Compared to other basal odobenids, the rostrum of Osodobenus is short and robust, bulging notably around the canines and with a forward-projecting premaxilla. The nares are large with thick borders and roofed by the nasal bones. The palate is arched and a pair of infraorbital foramen enlarged. The later suggest that much like the modern species, Osodobenus had a mustache-like collection of whiskeres covering the upper lip. Behind the canines, the teeth are single-rooted with inflated bulbous crowns showing little wear. The first two incisors of Osodobenus are transversely compressed with minor wear of the apices. The third incisor is notably longer and slender and there is no cingulum on the inner side of the jaws as in other odobenids. The prominent canines are robust, conical and recurved. Compared to the width of the skull, these canines are approximately 50% larger than those of other basal walrus genera. The pulp cavity is open which indicates that the canines were continuously growing, something only known from tusked odobenids. This however only applies to the males, while the female has smaller canines more proportional to the skull width. This indicates that the presence of tusks in Osodobenus was sexually dimorphic. The teeth of Osodobenus show a somewhat transitional form between the less specialised odobenids with a tooth specialisation score of 0.4 and lower and the more derived and specialised members of the group (score >0.5). This indicates that odobenids rapidly specialised during the late Tortonian to early Messinian of the Miocene, which included the development of tusks in later taxa. This again corresponds to what is observed in Osodobenus, whose canines form an intermediate form between what has previously been considered tusked and tuskless. Biewer and colleagues argue that the continuous nature of tusk growth in an evolutionary context makes a rigid separation futile and that Osodobenus represents the first walrus with canines that could be considered tusks.

==Phylogeny==
Osodobenus was recovered as a sister taxon to the Neodobenia in both parsimony phylogenetic analysis and Bayesian analyses, which makes it the basalmost walrus with canines that can be considered tusks. The following phylogenetic tree was recovered by the study of Biewer et al. (2020).

==Paleobiology==
Although the presence of tusks is sexually dimorphic in Osodobenus, it is suggested that feeding likewise played a part in the evolution of these enlarged canine teeth. Osodobenus and other tusked odobenids share an enlarged infraorbital foramen, which correspond with the amount of facial nerves that connect to musculature and Vibrissae (whiskers), the later being used by extant seals and sirenians in foraging. Another trait that suggests that Osodobenus may habe been a benthic feeder is the anatomy of the palate, which indicates that this genus much like extant walrus was a specialised suction feeder. Biewer and his colleagues note that these traits alone are not enough to fully establish Osodobenus as a benthic feeder, but argue that its feeding behavior may have been similar regardless. As some more derived odobenids lack these adaptations, it is possible that this ecology was evolved independently from crown walrus.
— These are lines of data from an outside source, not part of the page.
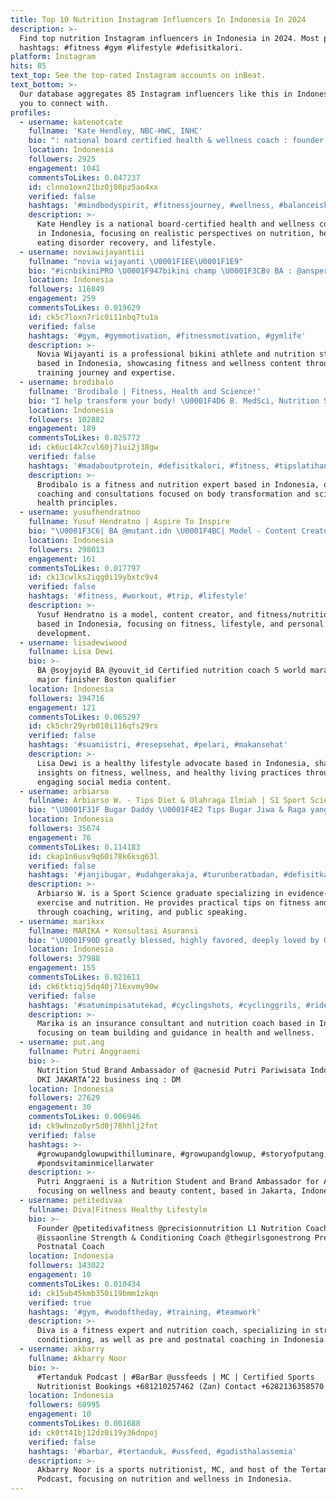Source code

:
 ```yaml
---
title: Top 10 Nutrition Instagram Influencers In Indonesia In 2024
description: >-
  Find top nutrition Instagram influencers in Indonesia in 2024. Most popular
  hashtags: #fitness #gym #lifestyle #defisitkalori.
platform: Instagram
hits: 85
text_top: See the top-rated Instagram accounts on inBeat.
text_bottom: >-
  Our database aggregates 85 Instagram influencers like this in Indonesia for
  you to connect with.
profiles:
  - username: katenotcate
    fullname: 'Kate Hendley, NBC-HWC, INHC'
    bio: ": national board certified health & wellness coach : founder @wellspringbykate \U0001F33F : a ~realistic~ pov on nutrition, health, ed recovery & lifestyle \U0001F495"
    location: Indonesia
    followers: 2925
    engagement: 1041
    commentsToLikes: 0.047237
    id: clnno1oxn21bz0j08pz5ao4xx
    verified: false
    hashtags: '#mindbodyspirit, #fitnessjourney, #wellness, #balanceiskey'
    description: >-
      Kate Hendley is a national board-certified health and wellness coach based
      in Indonesia, focusing on realistic perspectives on nutrition, health,
      eating disorder recovery, and lifestyle.
  - username: noviawijayantiii
    fullname: "novia wijayanti \U0001F1EE\U0001F1E9"
    bio: "#icnbikiniPRO \U0001F947bikini champ \U0001F3CB️‍♀️ BA : @ansperformanceindonesia \U0001F469‍\U0001F4BB Nutrition student @teamatlasmtl"
    location: Indonesia
    followers: 116849
    engagement: 259
    commentsToLikes: 0.019629
    id: ck5c7loxn7ric0i11nbq7tu1a
    verified: false
    hashtags: '#gym, #gymmotivation, #fitnessmotivation, #gymlife'
    description: >-
      Novia Wijayanti is a professional bikini athlete and nutrition student
      based in Indonesia, showcasing fitness and wellness content through her
      training journey and expertise.
  - username: brodibalo
    fullname: 'Brodibalo | Fitness, Health and Science!'
    bio: "I help transform your body! \U0001F4D6 B. MedSci, Nutrition Science \U0001F958@madaboutprotein ☟ Coaching, Consults, Contact:"
    location: Indonesia
    followers: 102882
    engagement: 189
    commentsToLikes: 0.025772
    id: ck6uc14k7cvl60j71ui2j38gw
    verified: false
    hashtags: '#madaboutprotein, #defisitkalori, #fitness, #tipslatihan'
    description: >-
      Brodibalo is a fitness and nutrition expert based in Indonesia, offering
      coaching and consultations focused on body transformation and scientific
      health principles.
  - username: yusufhendratnoo
    fullname: Yusuf Hendratno | Aspire To Inspire
    bio: "\U0001F3C6| BA @mutant.idn \U0001F4BC| Model - Content Creator - Digital Preneur \U0001F393| Fitness & Nutrition Coach @fitnwell.101 \U0001F4E7 Email for job & inquiries"
    location: Indonesia
    followers: 298013
    engagement: 161
    commentsToLikes: 0.017797
    id: ck13cwlks2iqg0i19ybxtc9v4
    verified: false
    hashtags: '#fitness, #workout, #trip, #lifestyle'
    description: >-
      Yusuf Hendratno is a model, content creator, and fitness/nutrition coach
      based in Indonesia, focusing on fitness, lifestyle, and personal
      development.
  - username: lisadewiwood
    fullname: Lisa Dewi
    bio: >-
      BA @soyjoyid BA @youvit_id Certified nutrition coach 5 world marathon
      major finisher Boston qualifier
    location: Indonesia
    followers: 194716
    engagement: 121
    commentsToLikes: 0.065297
    id: ck5chr29yrb010i116qfs29rx
    verified: false
    hashtags: '#suamiistri, #resepsehat, #pelari, #makansehat'
    description: >-
      Lisa Dewi is a healthy lifestyle advocate based in Indonesia, sharing
      insights on fitness, wellness, and healthy living practices through her
      engaging social media content.
  - username: arbiarso
    fullname: Arbiarso W. - Tips Diet & Olahraga Ilmiah | S1 Sport Science
    bio: "\U0001F31F Bugar Daddy \U0001F4E2 Tips Bugar Jiwa & Raga yang Mudah dan Ilmiah \U0001F3CB\U0001F3FB‍♂️ Coach, Writer, & Public Speaker \U0001F393 Evidence Based Exercise & Nutrition"
    location: Indonesia
    followers: 35674
    engagement: 76
    commentsToLikes: 0.114183
    id: ckap1n6usv9q60i78k6ksg63l
    verified: false
    hashtags: '#janjibugar, #udahgerakaja, #turunberatbadan, #defisitkalori'
    description: >-
      Arbiarso W. is a Sport Science graduate specializing in evidence-based
      exercise and nutrition. He provides practical tips on fitness and wellness
      through coaching, writing, and public speaking.
  - username: marikxx
    fullname: MARIKA • Konsultasi Asuransi
    bio: "\U0001F90D greatly blessed, highly favored, deeply loved by God ✨ fulltime-team builder @anakngegas @teamgaspol_id \U0001F4AA\U0001F3FC PN Nutrition Coach"
    location: Indonesia
    followers: 37988
    engagement: 155
    commentsToLikes: 0.021611
    id: ck6tktiqj5dq40j716xvmy90w
    verified: false
    hashtags: '#satumimpisatutekad, #cyclingshots, #cyclinggrils, #ridelikeagirl'
    description: >-
      Marika is an insurance consultant and nutrition coach based in Indonesia,
      focusing on team building and guidance in health and wellness.
  - username: put.ang
    fullname: Putri Anggraeni
    bio: >-
      Nutrition Stud Brand Ambassador of @acnesid Putri Pariwisata Indonesia -
      DKI JAKARTA’22 business inq : DM
    location: Indonesia
    followers: 27629
    engagement: 30
    commentsToLikes: 0.006946
    id: ck9whnzo0yr5d0j78hhlj2fnt
    verified: false
    hashtags: >-
      #growupandglowupwithilluminare, #growupandglowup, #storyofputang,
      #pondsvitaminmicellarwater
    description: >-
      Putri Anggraeni is a Nutrition Student and Brand Ambassador for Acnesid,
      focusing on wellness and beauty content, based in Jakarta, Indonesia.
  - username: petitedivaa
    fullname: Diva|Fitness Healthy Lifestyle
    bio: >-
      Founder @petitedivafitness @precisionnutrition L1 Nutrition Coach
      @issaonline Strength & Conditioning Coach @thegirlsgonestrong Pre &
      Postnatal Coach
    location: Indonesia
    followers: 143022
    engagement: 10
    commentsToLikes: 0.010434
    id: ck15ub45kmb350i19bmm1zkqn
    verified: true
    hashtags: '#gym, #wodoftheday, #training, #teamwork'
    description: >-
      Diva is a fitness expert and nutrition coach, specializing in strength and
      conditioning, as well as pre and postnatal coaching in Indonesia.
  - username: akbarry
    fullname: Akbarry Noor
    bio: >-
      #Tertanduk Podcast | #BarBar @ussfeeds | MC | Certified Sports
      Nutritionist Bookings +681210257462 (Zan) Contact +6282136358570 (Nikita)
    location: Indonesia
    followers: 60995
    engagement: 10
    commentsToLikes: 0.001688
    id: ck0tt41bj12dz0i19y36dopoj
    verified: false
    hashtags: '#barbar, #tertanduk, #ussfeed, #gadisthalassemia'
    description: >-
      Akbarry Noor is a sports nutritionist, MC, and host of the Tertanduk
      Podcast, focusing on nutrition and wellness in Indonesia.
---
```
Fossils of Osodobenus were discovered in the Californian Capistrano Formation, which also yielded the fossils of the walrus Pontolis magnus, Pontolis kohnoi and Titanotaria orangensis. During the Miocene to Pliocene these waters were relatively warm compared to the habitat of the modern walrus and housed a great diversity of mammals including pinnipeds, desmostylians, cetaceans and sirenians like Hydrodamalis cuestae. Crocodylians and sabertoothed salmons are also known to have inhabited the waters of the Capistrano Formation.